AgentMessage (bootstrap.py → orchestrator)
{
"type": "generate",
"messages": [
{"role": "system", "content": "..."},
{"role": "user", "content": "..."}
]
}Or, after a command runs:
{
"type": "dispatch_result",
"dispatch_id": "a1b2c3d4-...",
"exit_code": 0,
"stdout": "Hello world\n",
"stderr": ""
}OrchestratorMessage (orchestrator → bootstrap.py)
After LLM inference, if the model produced tool calls:
{
"type": "dispatch",
"dispatch_id": "a1b2c3d4-...",
"action": "exec",
"command": "python",
"args": ["/workspace/solution.py"]
}When the model produced a final text response:
{
"type": "final",
"content": "The solution has been written to /workspace/solution.py."
}Inner Loop Steps
bootstrap.py ──► POST /v1/llm/generate {type:"generate", messages:[...]}
│
Orchestrator receives request
Calls LLM provider API with full message history
LLM returns response (may contain tool calls)
│
┌───────────────────▼────────────────────────────────────────┐
│ Tool calls in response? │
│ │
│ YES → Route each tool call: │
│ fs.* calls → AegisFSAL (host, direct) │
│ cmd.run → Dispatch Protocol (in-container) │
│ web.*, etc. → SMCP External (host MCP server) │
│ │
│ cmd.run → return {type:"dispatch", dispatch_id, ...} │
│ bootstrap.py receives dispatch message │
│ runs subprocess │
│ POST /v1/llm/generate {type:"dispatch_result", ...} │
│ loop continues with subprocess result in context │
│ │
│ NO → return {type:"final", content:"..."} │
│ InnerLoopService marks iteration status │
└────────────────────────────────────────────────────────────┘Dispatch Protocol
The Dispatch Protocol is how the orchestrator triggers subprocess execution inside the agent container.
Wire Format Summary
| Message | Direction | Fields |
|---|---|---|
OrchestratorMessage{type:"dispatch"} | Orchestrator → bootstrap.py | dispatch_id (UUID), action ("exec"), command, args |
AgentMessage{type:"dispatch_result"} | bootstrap.py → orchestrator | dispatch_id (echoed), exit_code, stdout, stderr |
The dispatch_id is a UUID generated by the orchestrator. bootstrap.py echoes it back in the dispatch_result message for correlation. Mismatched dispatch_ids are rejected.
SubcommandAllowlist
Every cmd.run invocation is validated against the SubcommandAllowlist in aegis-config.yaml before execution:
tools:
subcommand_allowlist:
python:
- /workspace # allow running any .py file under /workspace
pytest:
- /workspace/tests
npm:
- install
- run
- test
git:
- status
- diff
- add
- commitIf the command or subcommand is not in the allowlist, the dispatch is rejected with CommandPolicyViolation and the error is returned to the LLM as context.
Output Limits
subprocess stdout and stderr are captured up to a configurable limit (default 1 MiB each). Content exceeding the limit is truncated and a warning is appended to the output. This prevents agent containers from flooding orchestrator memory with large outputs.
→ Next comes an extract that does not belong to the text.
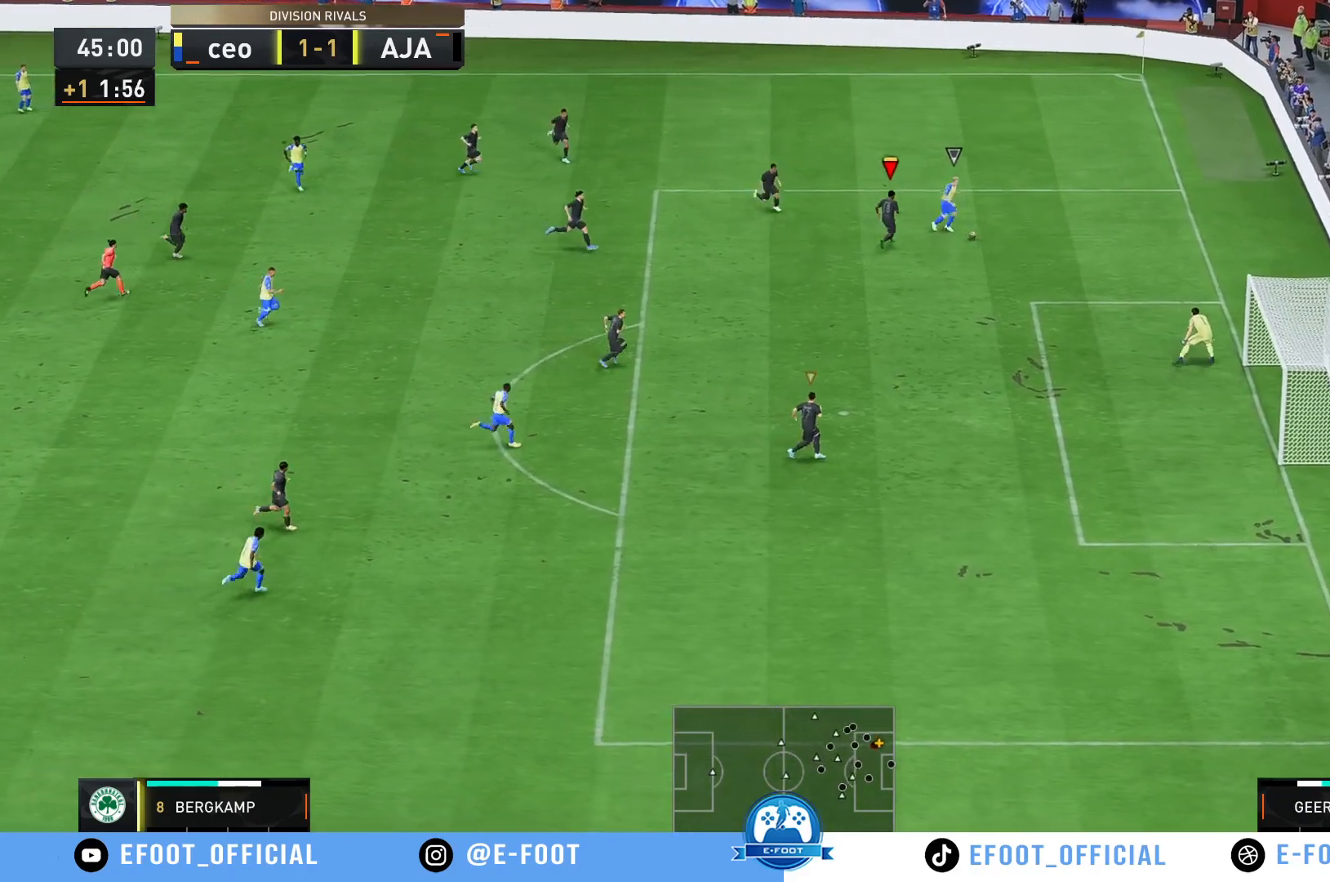
{"buttons": [], "left_stick": "up-right", "right_stick": "center", "events": [[17, "R2", "up"], [150, "left_stick", "right"], [350, "left_stick", "up-right"]]}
Execution Context in Refinement
When a validator fails and a new iteration begins, the orchestrator injects additional context into the next iteration's message history:
{
"role": "system",
"content": "Iteration 1 failed validation.\n\nValidator: json_schema\nScore: 0.0 (threshold: 1.0)\nDetails: Required property 'output' is missing.\n\nPlease fix the issue and try again."
}This context is injected after the user's original task message but before the new iteration begins, so the LLM sees both the original task and the specific failure reason.